Directions for this task
Lines from the listing that hold the string "down" are what you should return.

Task inputs
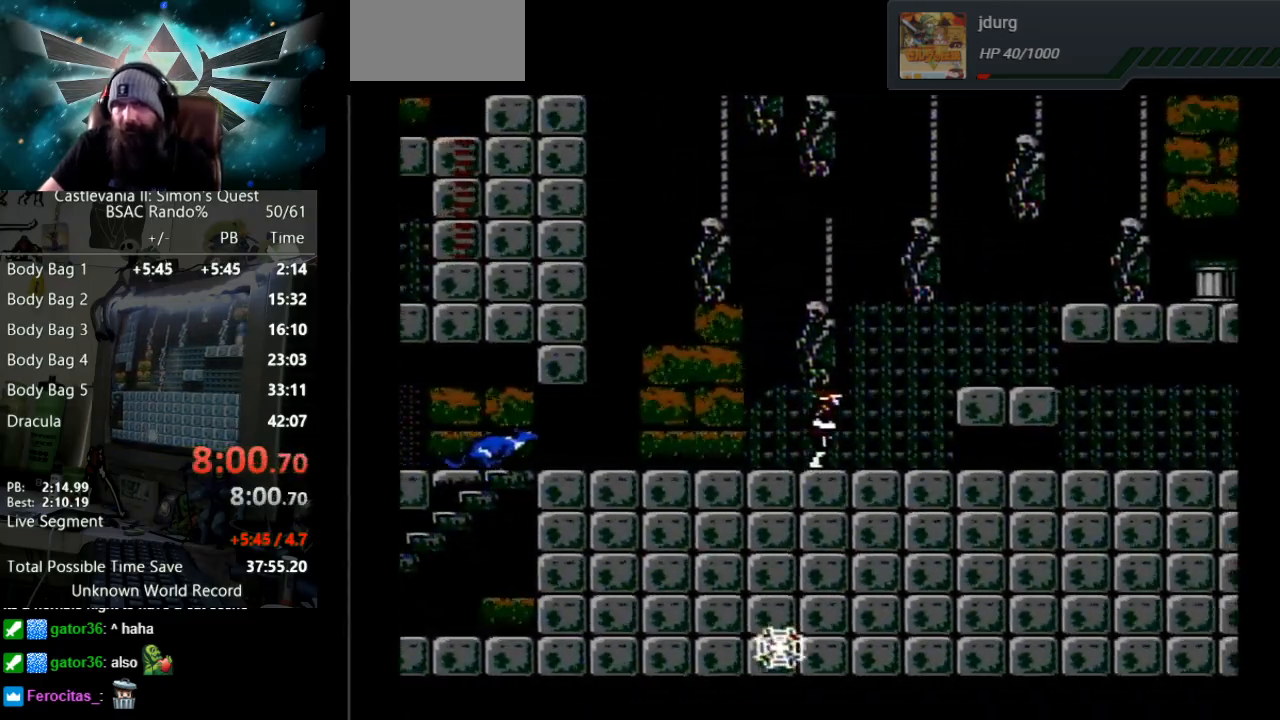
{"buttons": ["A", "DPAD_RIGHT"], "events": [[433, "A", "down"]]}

--

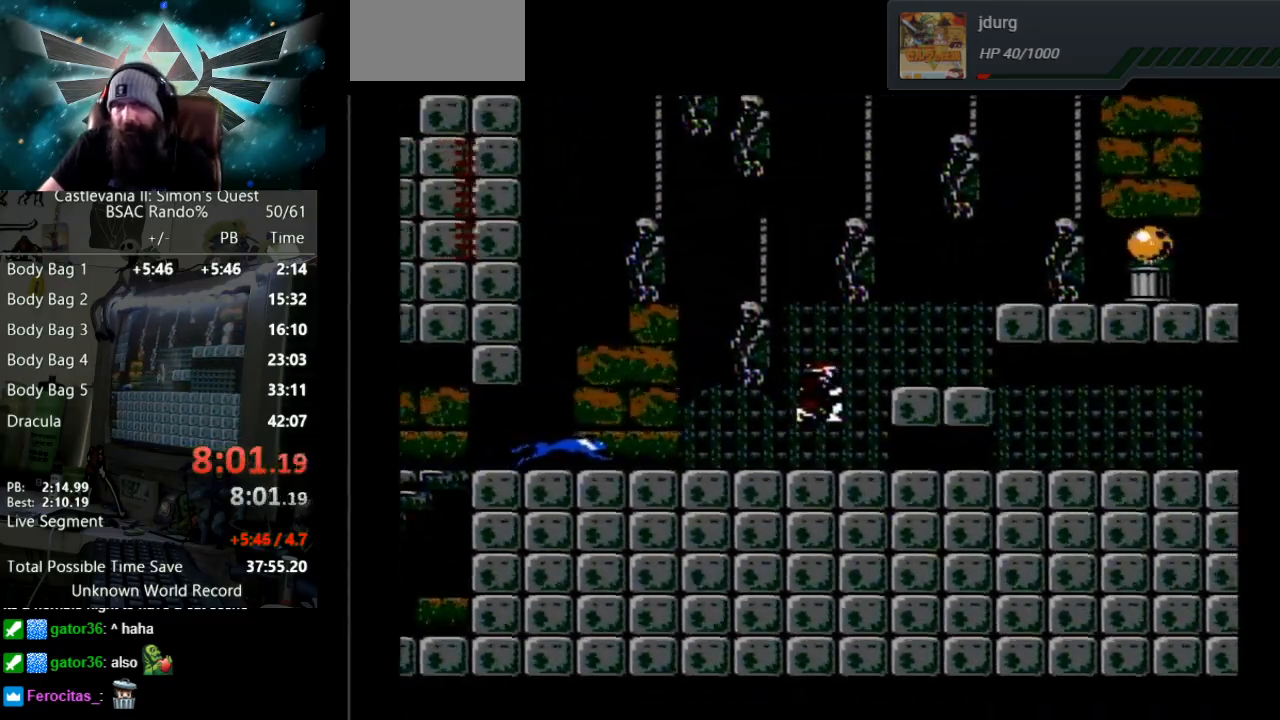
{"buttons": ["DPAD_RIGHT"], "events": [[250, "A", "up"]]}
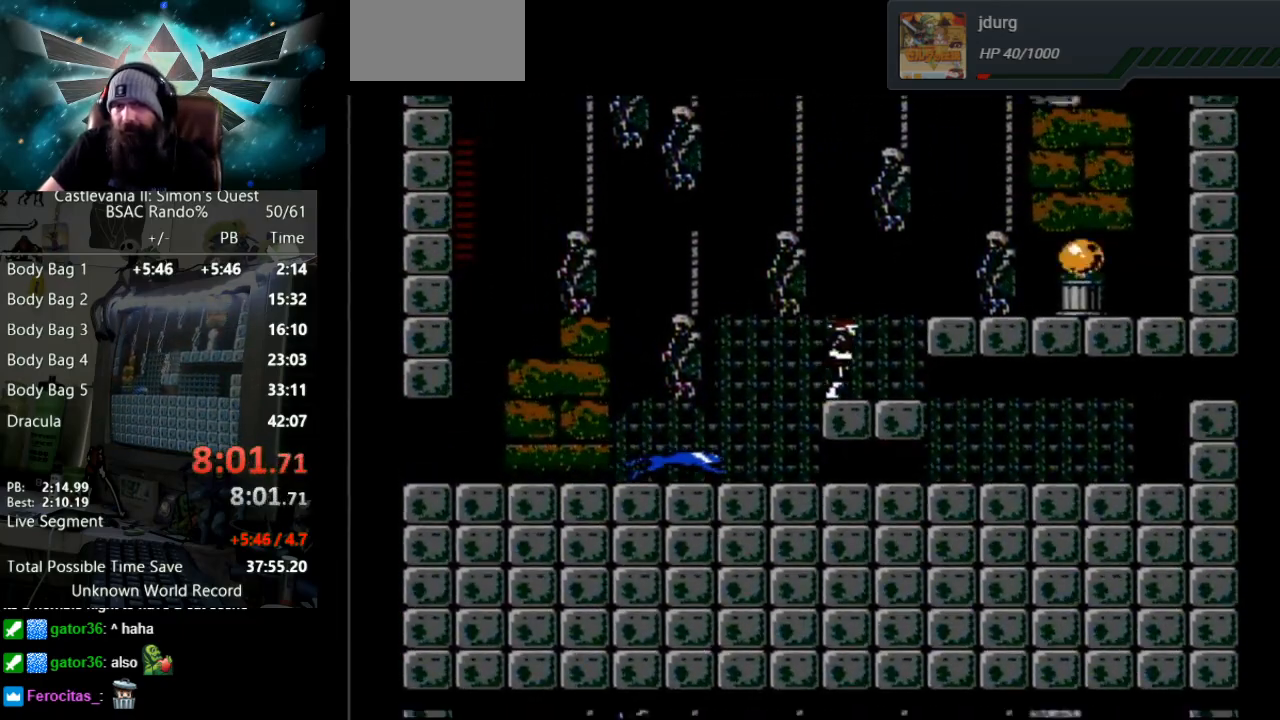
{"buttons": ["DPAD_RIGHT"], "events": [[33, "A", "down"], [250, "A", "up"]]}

Task solution
{"buttons": ["A", "DPAD_RIGHT"], "events": [[433, "A", "down"]]}
{"buttons": ["DPAD_RIGHT"], "events": [[33, "A", "down"], [250, "A", "up"]]}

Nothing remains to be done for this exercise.